§ **Consigne A**
Recopiez à l'identique les lignes des entrées, en partant de celle qui contient « - Configuración dominio para envío » et en allant jusqu'à la fin des entrées.

====== Texte étudié ======

France | France, Cour administrative d'appel de Bordeaux, 4ème chambre, 09 novembre 2022, 20BX02359


Vu la procédure suivante :

Procédure contentieuse antérieure :

M. A... D... a demandé au tribunal administratif de Poitiers à titre principal, de prononcer la décharge de la cotisation supplémentaire d'impôt sur le revenu mise à sa charge au titre de l'année 2010 et à titre subsidiaire, de reconnaître son droit à bénéficier de la réduction d'impôt prévue par l'article 199 undecies B du code général des impôts au titre de l'année 2011 ou 2012.

Par un jugement n° 1403400 du 26 mai 2020, le tribunal administratif de Poitiers a rejeté sa demande.
>Procédure devant la cour :

Par une requête, enregistrée le 27 juillet 2020, M. D..., représen...

====== Matière à traiter ======

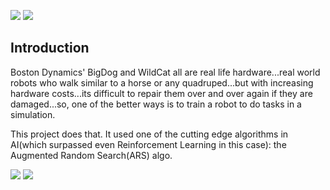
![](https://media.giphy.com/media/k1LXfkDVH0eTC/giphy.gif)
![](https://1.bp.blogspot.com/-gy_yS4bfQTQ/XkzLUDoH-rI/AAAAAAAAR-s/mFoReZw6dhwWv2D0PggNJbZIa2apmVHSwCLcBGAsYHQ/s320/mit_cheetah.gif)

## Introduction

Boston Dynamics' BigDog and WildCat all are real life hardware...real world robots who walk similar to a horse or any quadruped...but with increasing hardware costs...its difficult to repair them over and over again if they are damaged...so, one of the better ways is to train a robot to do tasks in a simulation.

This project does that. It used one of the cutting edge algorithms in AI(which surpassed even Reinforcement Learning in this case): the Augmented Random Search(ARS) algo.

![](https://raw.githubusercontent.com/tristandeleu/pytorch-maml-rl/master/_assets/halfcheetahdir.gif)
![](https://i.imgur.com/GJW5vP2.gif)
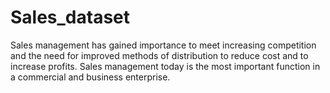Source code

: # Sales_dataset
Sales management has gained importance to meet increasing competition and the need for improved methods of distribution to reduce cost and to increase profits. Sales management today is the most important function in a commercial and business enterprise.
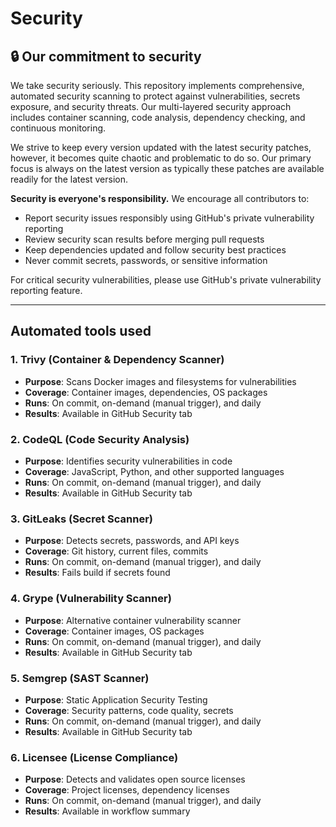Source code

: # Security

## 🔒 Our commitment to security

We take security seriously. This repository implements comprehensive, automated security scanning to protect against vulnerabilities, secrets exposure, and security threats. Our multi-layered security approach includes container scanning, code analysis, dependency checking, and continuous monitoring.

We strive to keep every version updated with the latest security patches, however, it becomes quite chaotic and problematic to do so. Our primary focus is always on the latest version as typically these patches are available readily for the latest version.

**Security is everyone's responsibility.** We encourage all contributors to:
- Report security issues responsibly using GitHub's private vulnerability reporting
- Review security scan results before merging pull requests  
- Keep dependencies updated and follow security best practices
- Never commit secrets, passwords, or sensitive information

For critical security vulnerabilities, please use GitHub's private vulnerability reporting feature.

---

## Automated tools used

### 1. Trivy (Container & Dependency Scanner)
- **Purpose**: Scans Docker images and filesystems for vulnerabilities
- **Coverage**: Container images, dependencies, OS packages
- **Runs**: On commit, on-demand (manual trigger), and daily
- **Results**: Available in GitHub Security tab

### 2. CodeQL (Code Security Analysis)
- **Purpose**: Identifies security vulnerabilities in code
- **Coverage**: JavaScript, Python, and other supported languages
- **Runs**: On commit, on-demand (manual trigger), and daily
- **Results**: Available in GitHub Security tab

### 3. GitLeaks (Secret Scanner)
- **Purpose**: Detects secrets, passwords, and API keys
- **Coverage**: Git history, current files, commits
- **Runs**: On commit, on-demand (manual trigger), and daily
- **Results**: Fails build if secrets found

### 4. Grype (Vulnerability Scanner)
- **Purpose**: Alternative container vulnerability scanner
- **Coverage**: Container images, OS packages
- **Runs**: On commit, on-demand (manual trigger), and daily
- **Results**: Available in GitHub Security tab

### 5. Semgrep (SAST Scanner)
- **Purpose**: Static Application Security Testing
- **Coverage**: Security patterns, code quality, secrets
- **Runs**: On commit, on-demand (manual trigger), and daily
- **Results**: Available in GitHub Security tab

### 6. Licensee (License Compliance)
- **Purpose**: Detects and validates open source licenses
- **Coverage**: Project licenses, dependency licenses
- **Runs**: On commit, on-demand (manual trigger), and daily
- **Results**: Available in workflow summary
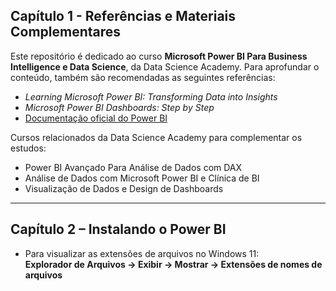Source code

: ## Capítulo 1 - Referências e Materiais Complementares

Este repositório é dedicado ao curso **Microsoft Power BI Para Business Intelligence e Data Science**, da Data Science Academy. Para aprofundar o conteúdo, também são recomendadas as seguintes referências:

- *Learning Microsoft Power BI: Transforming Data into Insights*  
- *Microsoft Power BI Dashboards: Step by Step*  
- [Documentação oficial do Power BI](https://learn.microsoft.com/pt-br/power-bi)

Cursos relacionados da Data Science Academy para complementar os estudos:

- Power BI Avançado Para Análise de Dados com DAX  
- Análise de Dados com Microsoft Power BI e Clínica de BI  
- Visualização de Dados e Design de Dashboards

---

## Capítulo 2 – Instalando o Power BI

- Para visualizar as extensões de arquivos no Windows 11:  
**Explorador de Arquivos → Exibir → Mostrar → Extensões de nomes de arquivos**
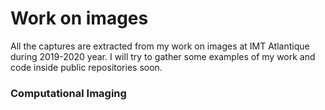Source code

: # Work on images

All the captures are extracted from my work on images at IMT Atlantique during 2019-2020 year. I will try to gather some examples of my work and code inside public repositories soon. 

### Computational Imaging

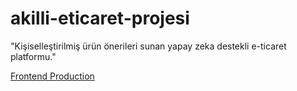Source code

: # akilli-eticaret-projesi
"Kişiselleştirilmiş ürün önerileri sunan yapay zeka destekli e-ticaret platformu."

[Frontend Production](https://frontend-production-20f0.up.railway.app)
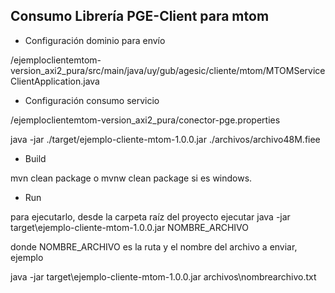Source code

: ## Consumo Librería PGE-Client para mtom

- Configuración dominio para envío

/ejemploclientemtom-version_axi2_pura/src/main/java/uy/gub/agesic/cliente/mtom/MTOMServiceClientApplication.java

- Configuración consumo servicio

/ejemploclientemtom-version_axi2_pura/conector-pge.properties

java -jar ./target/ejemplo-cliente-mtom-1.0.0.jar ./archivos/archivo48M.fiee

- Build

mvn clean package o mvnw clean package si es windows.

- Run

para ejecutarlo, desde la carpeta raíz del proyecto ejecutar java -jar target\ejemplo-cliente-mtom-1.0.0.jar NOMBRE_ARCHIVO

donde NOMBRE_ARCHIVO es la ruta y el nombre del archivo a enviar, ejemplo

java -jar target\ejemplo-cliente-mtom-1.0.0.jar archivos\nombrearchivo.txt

======

§ **Consigne B**
Réécrivez le passage du texte étudié qui commence aux mots « M. A... D... a demandé » et s'arrête après « M. D..., représen... », en y remplaçant « Poitiers » par « Limoges ».

§ **Solution rédigée A**
- Configuración dominio para envío

/ejemploclientemtom-version_axi2_pura/src/main/java/uy/gub/agesic/cliente/mtom/MTOMServiceClientApplication.java

- Configuración consumo servicio

/ejemploclientemtom-version_axi2_pura/conector-pge.properties

java -jar ./target/ejemplo-cliente-mtom-1.0.0.jar ./archivos/archivo48M.fiee

- Build

mvn clean package o mvnw clean package si es windows.

- Run

para ejecutarlo, desde la carpeta raíz del proyecto ejecutar java -jar target\ejemplo-cliente-mtom-1.0.0.jar NOMBRE_ARCHIVO

donde NOMBRE_ARCHIVO es la ruta y el nombre del archivo a enviar, ejemplo

java -jar target\ejemplo-cliente-mtom-1.0.0.jar archivos\nombrearchivo.txt

§ **Solution rédigée B**
M. A... D... a demandé au tribunal administratif de Limoges à titre principal, de prononcer la décharge de la cotisation supplémentaire d'impôt sur le revenu mise à sa charge au titre de l'année 2010 et à titre subsidiaire, de reconnaître son droit à bénéficier de la réduction d'impôt prévue par l'article 199 undecies B du code général des impôts au titre de l'année 2011 ou 2012.

Par un jugement n° 1403400 du 26 mai 2020, le tribunal administratif de Limoges a rejeté sa demande.
>Procédure devant la cour :

Par une requête, enregistrée le 27 juillet 2020, M. D..., représen...